Monumento a Lin Zexu en Macao. Fotografía de Abasaa. |
El comercio
británico en Asia estuvo durante muchas décadas regido por un monopolio, el de
la muy conocida East India Company. A mediados del siglo XVIII, China únicamente
ofrecía un puerto al comercio, la ciudad de Cantón. Los británicos compraban
principalmente té y seda, y les vendían tejidos de algodón. Con el paso de los
años, el contrabando de opio fue ganando preponderancia pese al rechazo de las
autoridades chinas.
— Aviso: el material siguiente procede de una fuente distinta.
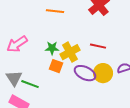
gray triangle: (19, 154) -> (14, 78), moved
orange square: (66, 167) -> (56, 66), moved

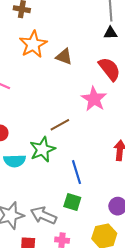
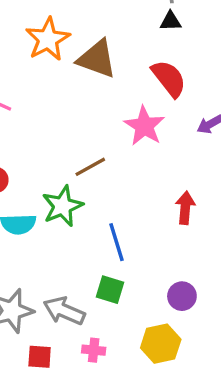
brown triangle: (64, 57) -> (97, 59), size x1.5

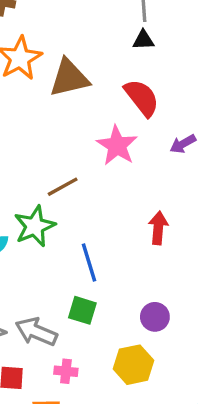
brown triangle: (97, 59) -> (69, 78), turned -33

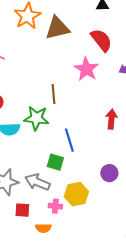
brown line: (63, 187) -> (53, 94), turned -66
green star: (35, 226) -> (36, 118), turned 30
green square: (82, 310) -> (55, 162), moved
yellow hexagon: (133, 365) -> (76, 194), moved

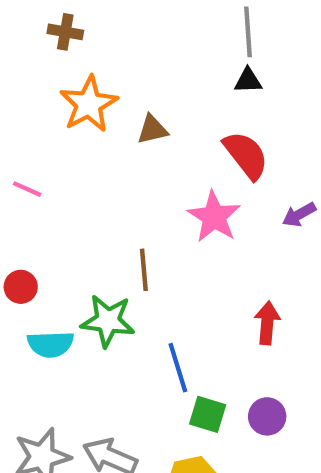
brown triangle: (57, 28) -> (152, 130), size x0.6
green square: (55, 162) -> (208, 414), moved
purple circle: (109, 173) -> (267, 416), moved

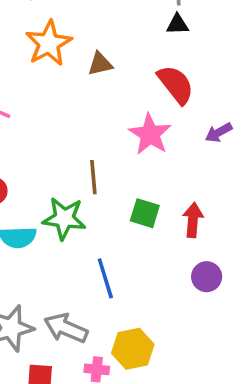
blue line: (178, 368) -> (105, 278), moved
green square: (208, 414) -> (145, 213), moved
purple circle: (267, 416) -> (207, 277), moved

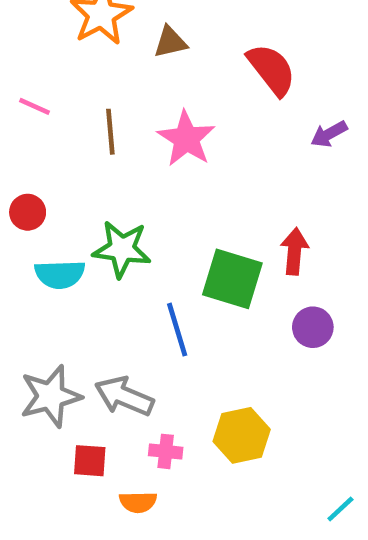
pink star: (150, 134) -> (186, 139), moved
brown line: (93, 177) -> (110, 132), moved
green square: (145, 213) -> (232, 279), moved, size x1.5
yellow hexagon: (133, 349) -> (242, 435), moved

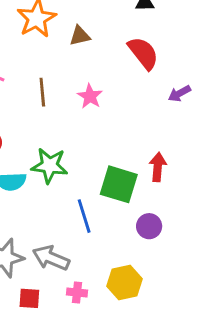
pink star: (186, 139) -> (90, 96), size x0.7
purple circle: (313, 327) -> (149, 226), moved

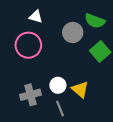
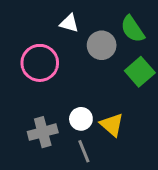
white triangle: (36, 17) -> (69, 23), moved
green semicircle: (95, 21) -> (132, 29), turned 36

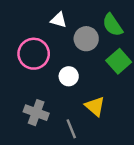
white circle: (81, 119) -> (69, 76), moved
gray cross: (43, 132) -> (36, 113), turned 35

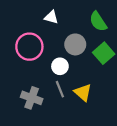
gray circle: (86, 39) -> (75, 44), moved
gray line: (71, 129) -> (60, 89), moved

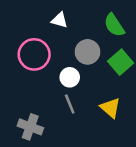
yellow triangle: (83, 92) -> (110, 108), moved
gray cross: (32, 98) -> (30, 127), moved

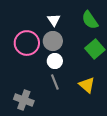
white triangle: (60, 20) -> (54, 20), moved, turned 40
gray circle: (87, 52) -> (53, 41), moved

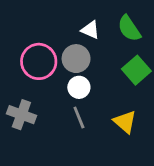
white triangle: (54, 20) -> (90, 30), moved, turned -32
gray cross: (24, 100) -> (21, 115), moved

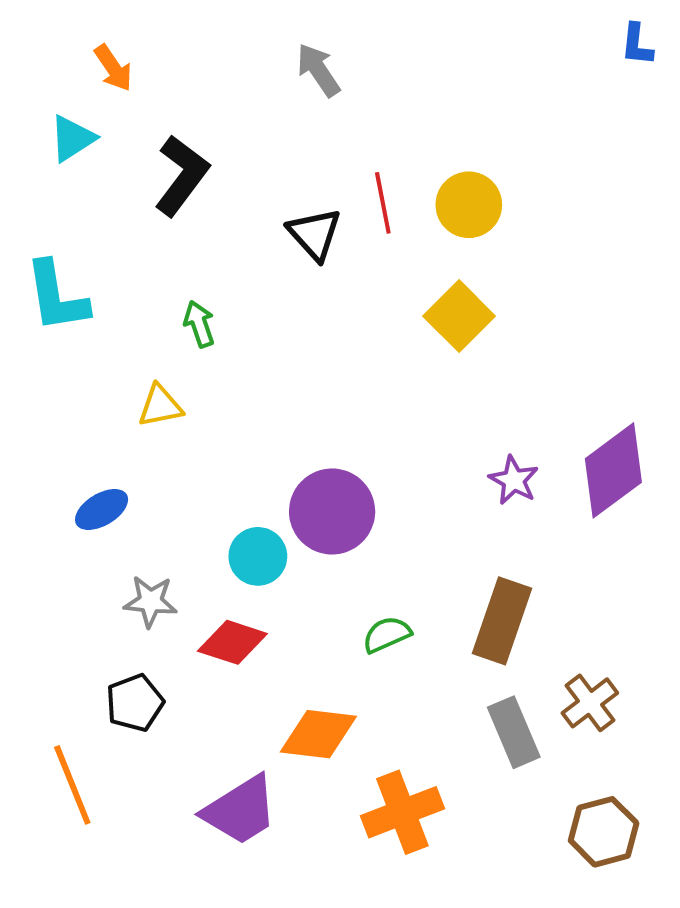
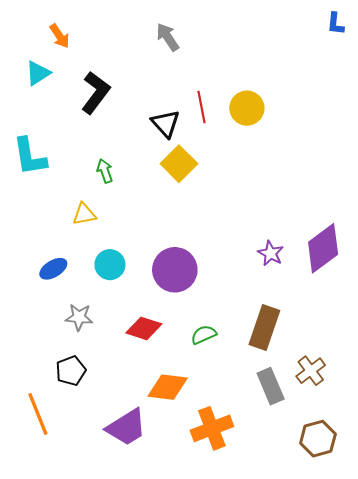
yellow square: (459, 316) -> (179, 164), moved
cyan circle: (258, 556) -> (110, 265), moved
red diamond: (232, 642) -> (144, 328), moved

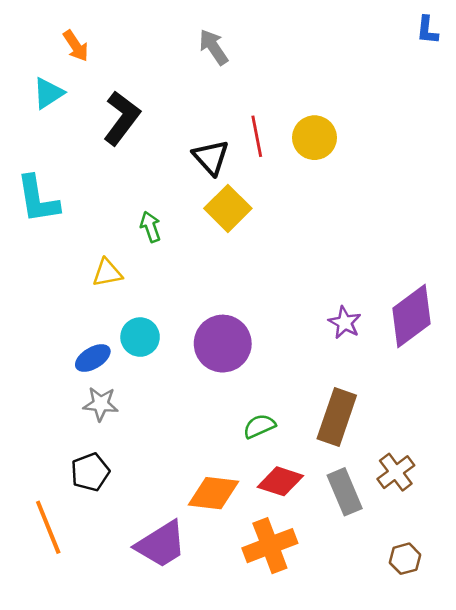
green arrow: (105, 171) -> (151, 227), moved
blue ellipse: (53, 269) -> (93, 358), moved
red diamond: (144, 328) -> (280, 481), moved
brown hexagon: (318, 439) -> (405, 559), size x0.7

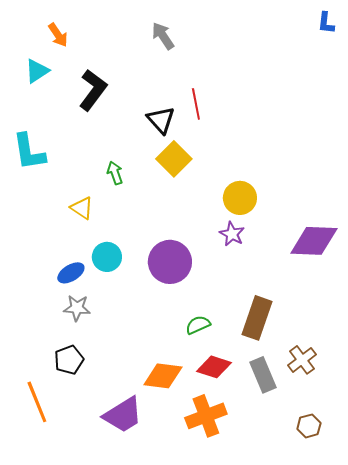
yellow circle: (314, 138) -> (240, 198), moved
yellow triangle: (107, 273) -> (82, 208), turned 45
purple diamond: (412, 316) -> (314, 241), turned 39
purple star: (345, 323) -> (232, 234), moved

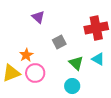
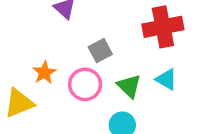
pink circle: (35, 73) -> (85, 84), moved

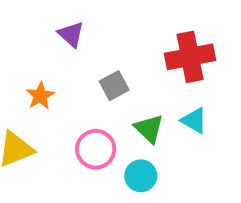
orange star: (44, 73) -> (40, 96), moved
pink circle: (85, 84) -> (96, 149), moved

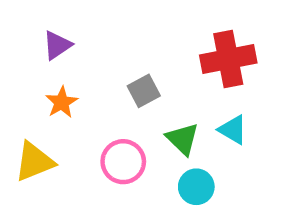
purple triangle: (71, 34) -> (57, 45), moved, turned 44
cyan circle: (141, 176) -> (196, 187), moved

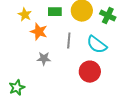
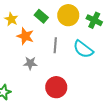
green rectangle: (55, 12) -> (41, 16), turned 40
red circle: (90, 72) -> (56, 87), moved

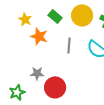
gray star: (30, 63) -> (37, 73), moved
red circle: (56, 87) -> (55, 87), moved

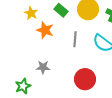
red circle: (55, 87) -> (85, 79), moved

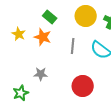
green rectangle: (61, 10) -> (50, 17), moved
yellow star: (31, 13) -> (19, 34), moved

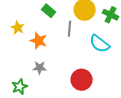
orange star: (43, 37) -> (39, 41), moved
gray line: (73, 46) -> (70, 29), moved

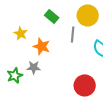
gray star: (40, 68) -> (34, 67), moved
green star: (20, 87) -> (15, 75), moved

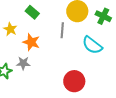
green rectangle: (52, 16) -> (32, 12), moved

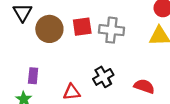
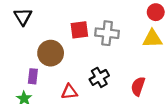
brown circle: (49, 29) -> (51, 53), moved
red semicircle: (144, 86) -> (138, 86), turned -90

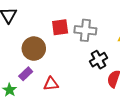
purple rectangle: (33, 76) -> (26, 74), moved, turned 40
black cross: (99, 77) -> (98, 60), moved

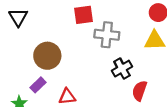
red square: (60, 27) -> (83, 15), moved

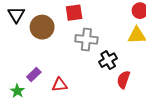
gray cross: (107, 35) -> (86, 39), moved
brown circle: (47, 56) -> (42, 27), moved

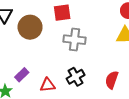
black cross: (108, 60) -> (76, 77), moved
En cuestión de años el volumen de baúles de opio que
entraban ilegalmente en China creció geométricamente. El opio se producía en la
India bajo dominio británico, y era transportado en barcos hasta las costas
chinas.
Tras un par de largos viajes a China, George Staunton llegó a ser parlamentario en Westminster. Fotografía de Martin Archer Shee. |
Ya desde mediados
del siglo XVIII Inglaterra había tratado de conseguir favores comerciales de
los emperadores. La primera embajada, liderada por Lord Macartney, llegó a
Beijing en 1793 y fue rechazada a los pocos días en un clarísimo caso de pobre gestión
de sensibilidades interculturales. La segunda la encabezó William Amherst en
1816, y le acompañaban George Staunton, experto conocedor de la lengua y
cultura chinas, además de otros lingüistas y exploradores. También fue un gran
fracaso.
La corrupción que imperaba entre los oficiales chinos facilitaba la entrada de la droga ilegal. Cuando el emblemático Lin Zexu promulgó un edicto por el cual los contrabandistas de opio tenían que entregar sus existencias para ser destruidas, la escena quedaba servida para una confrontación en la que China, cuyas naves eran terriblemente inferiores a las europeas, fue humillada en una relativamente breve guerra (1839-1842). China tuvo que pagar reparaciones de guerra (es decir, tuvo que pagar el opio destruido) y abrir sus puertos a los comerciantes británicos. Además, el imperio británico añadió la isla de Hong Kong a su ya larga lista de colonias en todo el mundo. Fue el comienzo del crepúsculo de la China imperial al que hace referencia el título.